Task instructions → Please extract the stretch of lines below from the one containing "name author: (Gouan) Schinz & Thell." through the last line, copying each one unchanged.

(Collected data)
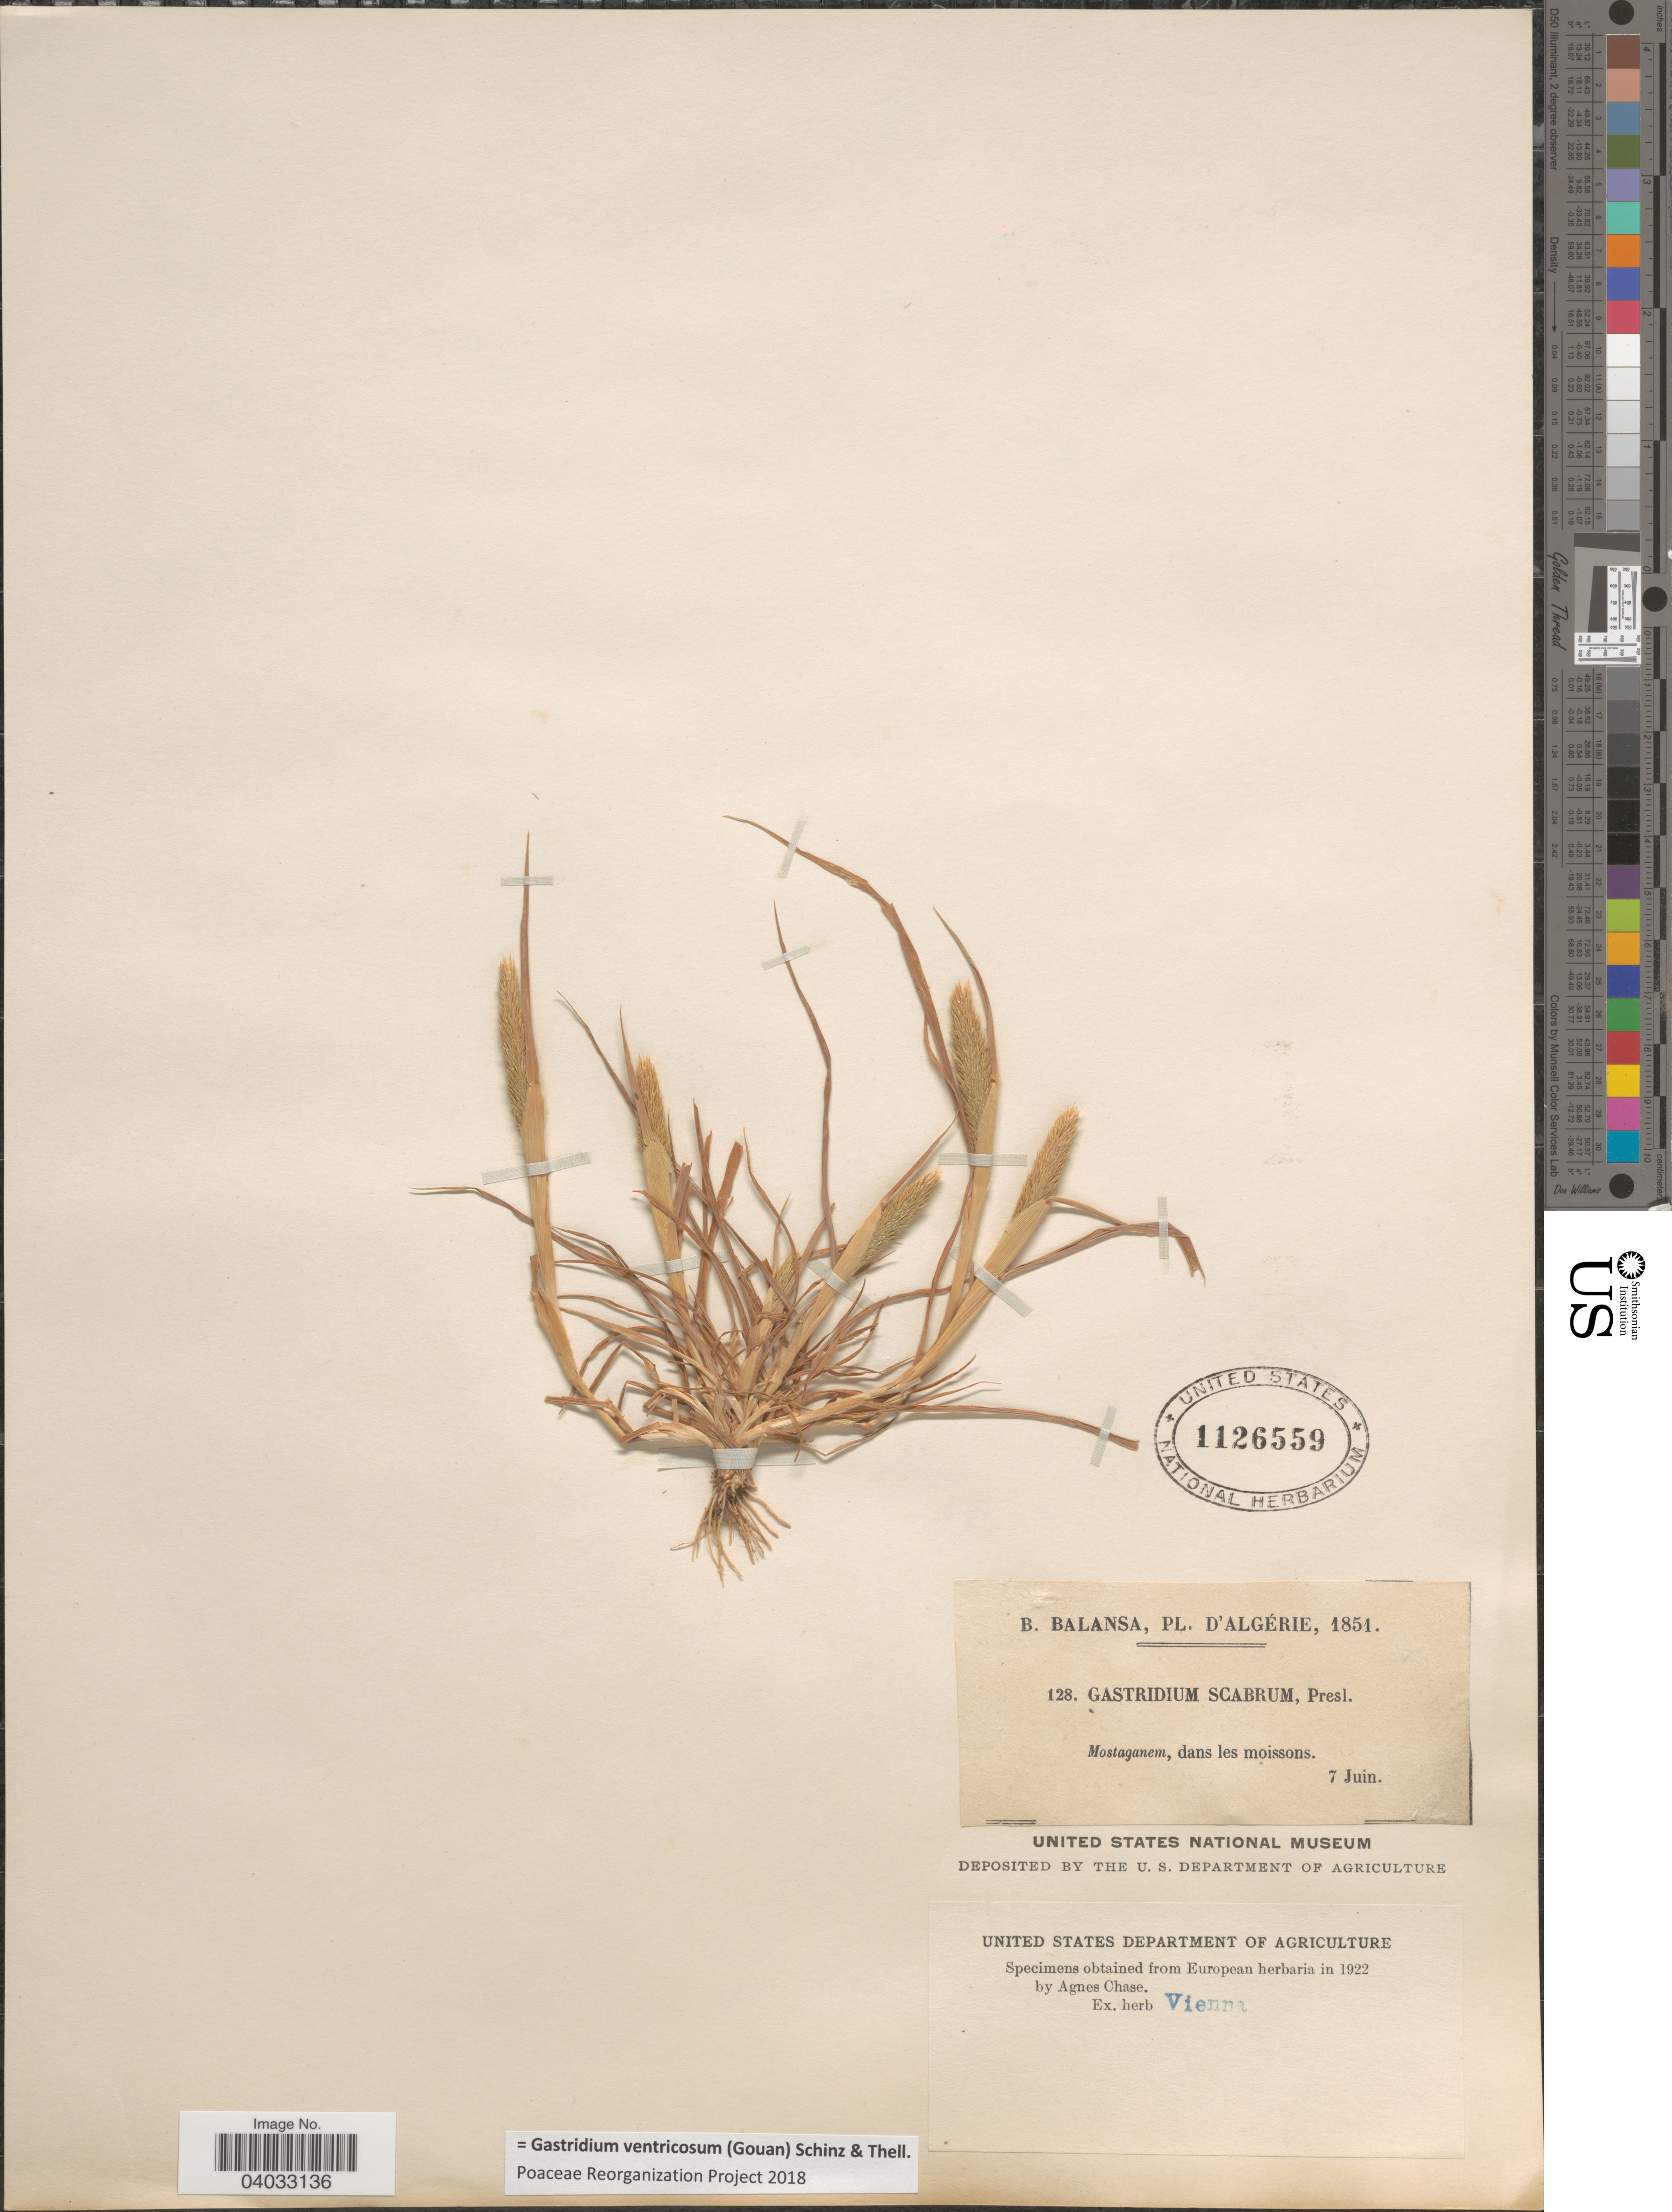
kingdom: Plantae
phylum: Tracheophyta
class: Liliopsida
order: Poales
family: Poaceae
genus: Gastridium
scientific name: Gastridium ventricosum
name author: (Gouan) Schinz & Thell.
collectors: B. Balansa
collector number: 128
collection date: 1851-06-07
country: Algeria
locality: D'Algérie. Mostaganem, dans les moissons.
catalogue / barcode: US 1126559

Answer to the exercise →
name author: (Gouan) Schinz & Thell.
collectors: B. Balansa
collector number: 128
collection date: 1851-06-07
country: Algeria
locality: D'Algérie. Mostaganem, dans les moissons.
catalogue / barcode: US 1126559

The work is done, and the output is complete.